David (32) wollte in Hamburg gegen den G20-Gipfel demonstrieren. Doch als er am Mittwoch den Extrazug aus Basel nehmen wollte, liess ihn die deutsche Bundespolizei nicht einsteigen, sondern händigte ihm ein vierseitiges Schreiben aus. Darin heisst es: «Ihr Aufenthalt im Bundesgebiet würde eine gegenwärtige, schwerwiegende Gefährdung eines Grundinteresses der Gesellschaft begründen oder die öffentliche Gesundheit gefährden.»
Der Aktivist der «Bewegung für den Sozialismus» musste in Basel bleiben und fühlte sich in seinen Grundrechten beschnitten. «Ich bin nicht vorbestraft, habe mich noch nie vermummt und auch noch nie einen Stein geschmissen», sagt er.
Zum Verhängnis wurde David, dass er im Jahr 2010 in der Nähe einer unbewilligten Demonstration verhaftet worden war. Bei der Kundgebung war ein Polizeifahrzeug beschädigt worden. Ein Verfahren wegen Landfriedensbruchs und Sachbeschädigung wurde eingestellt, weil er sich lediglich in der Nähe befunden habe und es keine Indizien für eine Teilnahme gab. Es kam gar nicht zum Prozess. David wurde auch in anderen Zusammenhängen nie verurteilt.
Im Rahmen einer Anhörung vor Ort erklärte David den Beamten den Sachverhalt und macht sie auf die Einstellung des Verfahrens aufmerksam. Es nützte nichts. Mittlerweile hat das Verwaltungsgericht in Stuttgart bestätigt, dass die deutschen Beamten an der Schweizer Grenze mit den Linksaktivisten zu streng waren. Von den 33 Personen, welchen die Einreise verweigert wurde, wehrten sich drei gegen das Verdikt. Alle drei Verfügungen wurden vom Gericht wieder aufgehoben.
Die Einreiseverbote ergingen auch aufgrund von Polizei-Informationen aus der Schweiz. In der Sendung «Club» des Schweizer Fernsehens war die Präsidentin des Polizeibeamtenverbandes, Johanna Bundi Ryser, auf die verweigerten Einreisen und den Informationsfluss nach Deutschland angesprochen worden. Sie sagte, es gehöre zum polizeilichen Austausch, Personen, die einschlägig vorbestraft seien, der deutschen Polizei zu melden. Der Fall von David zeigt nun aber: Die Deutschen hatten nicht nur über verurteilte Gewalttäter Informationen, sondern auch über solche, gegen die lediglich einmal ein Verdacht vorlag.

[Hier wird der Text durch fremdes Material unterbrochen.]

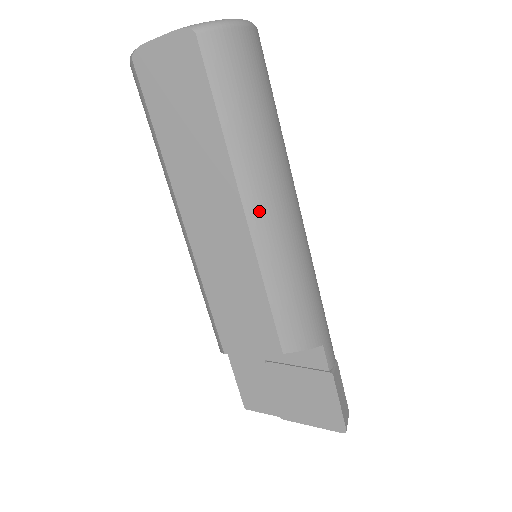
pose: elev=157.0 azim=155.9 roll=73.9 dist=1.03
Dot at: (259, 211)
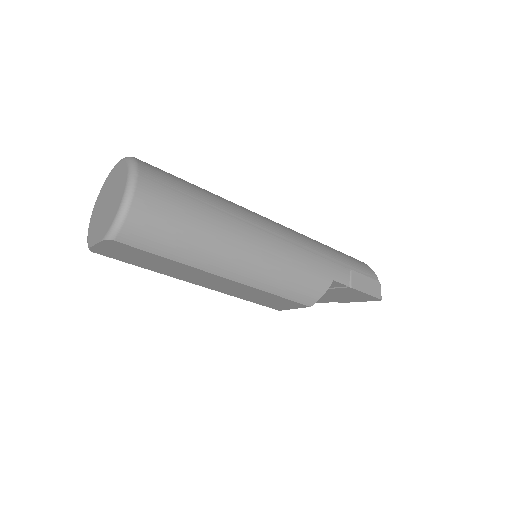
Dot at: (236, 272)
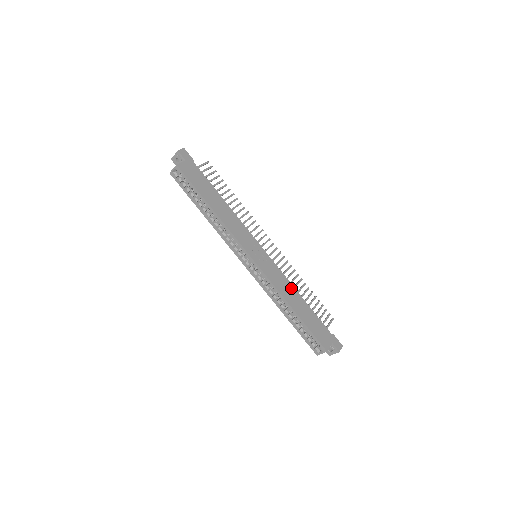
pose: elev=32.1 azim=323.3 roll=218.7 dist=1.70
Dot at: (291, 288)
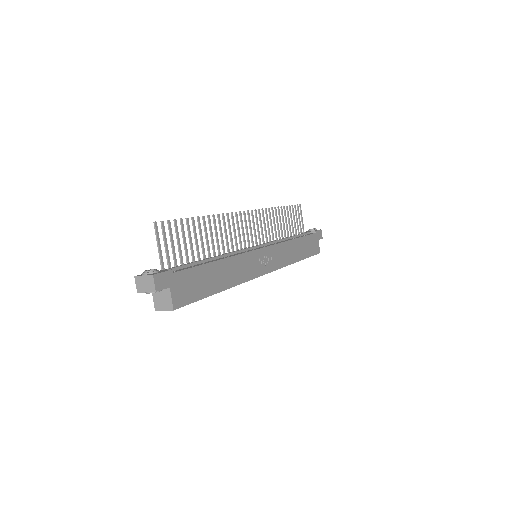
Dot at: (289, 245)
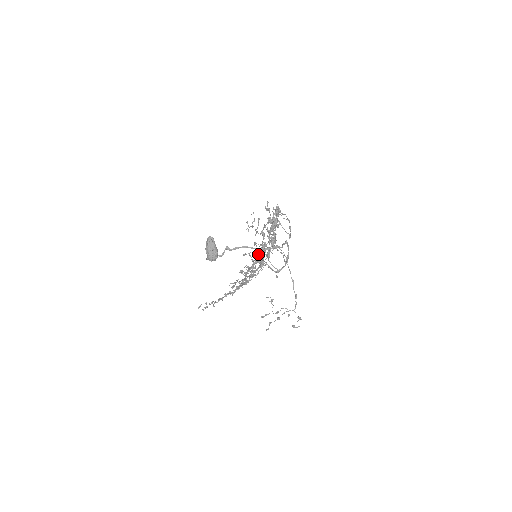
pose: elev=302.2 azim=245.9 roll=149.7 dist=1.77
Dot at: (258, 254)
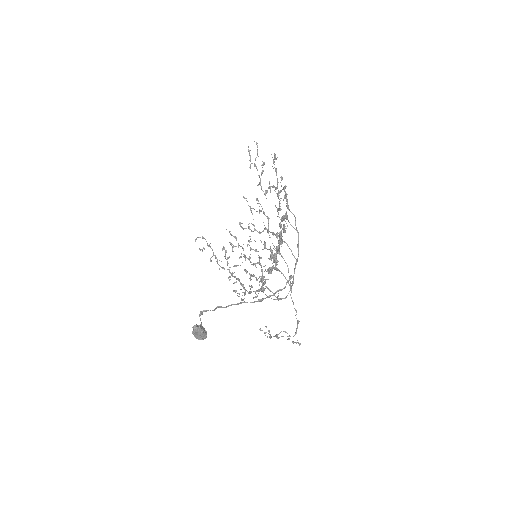
Dot at: (256, 294)
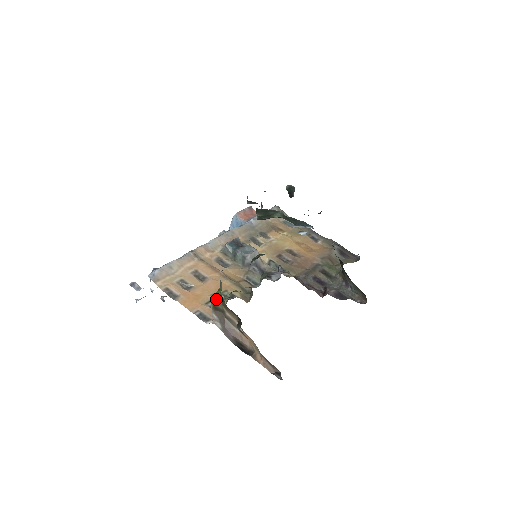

Auch weitere Einreiseverbote, welche dieser Zeitung vorliegen, enthalten Informationen über Vorfälle im Umfeld linker Proteste, die zu keiner Verurteilung führten. In polizeilichen Datenbanken wird meist nicht erfasst, ob ein Verdacht später von einem Gericht bestätigt wurde. Welchen Weg die Informationen über Schweizer Aktivisten gingen, ist unklar. Cora Thiele, Sprecherin der deutschen Bundespolizei, sagt auf Anfrage: «Für die Erkenntnisgewinnung wurden die Personalien in den polizeilichen Informationssystemen (Deutschland und Schweiz) überprüft.»
Konnten die deutschen Behörden also sämtliche Passagiere des Extrazuges in Schweizer Polizeidatenbanken abfragen? Dem widerspricht Lulzana Musliu, Sprecherin des Bundesamts für Polizei Fedpol. Lediglich in zwölf Fällen habe das Fedpol rund um den G20 entsprechende Amtshilfe geleistet. Das Fedpol sei zwar während der Grenzkontrollen mit einem mobilen Büro in Basel vor Ort gewesen, «um die internationale Polizeizusammenarbeit sicherzustellen». Zu keinem Zeitpunkt hätten deutsche Beamte aber direkten Zugriff auf Schweizer Polizeidaten gehabt.
Die Zahl von zwölf Amtshilfen steht der Zahl von 33 verweigerten Einreisen entgegen. Woher kamen die Informationen über die restlichen Personen? Fedpol-Sprecherin Musliu weist darauf hin, dass Informationen, die zu einer verweigerten Einreise führen, nicht zwingend aus der Schweiz stammen müssen. «Jeder Staat kann Einreisen aufgrund seiner gesetzlichen Grundlage verweigern und muss dies gegenüber dem Herkunftsland nicht begründen.»
Die Sprecherin der Deutschen Bundespolizei Thiele sagt, es hätten neben den Informationen aus der Schweiz noch andere Faktoren eine Rolle gespielt: etwa persönlichen Angaben und das Verhalten der kontrollierten Personen.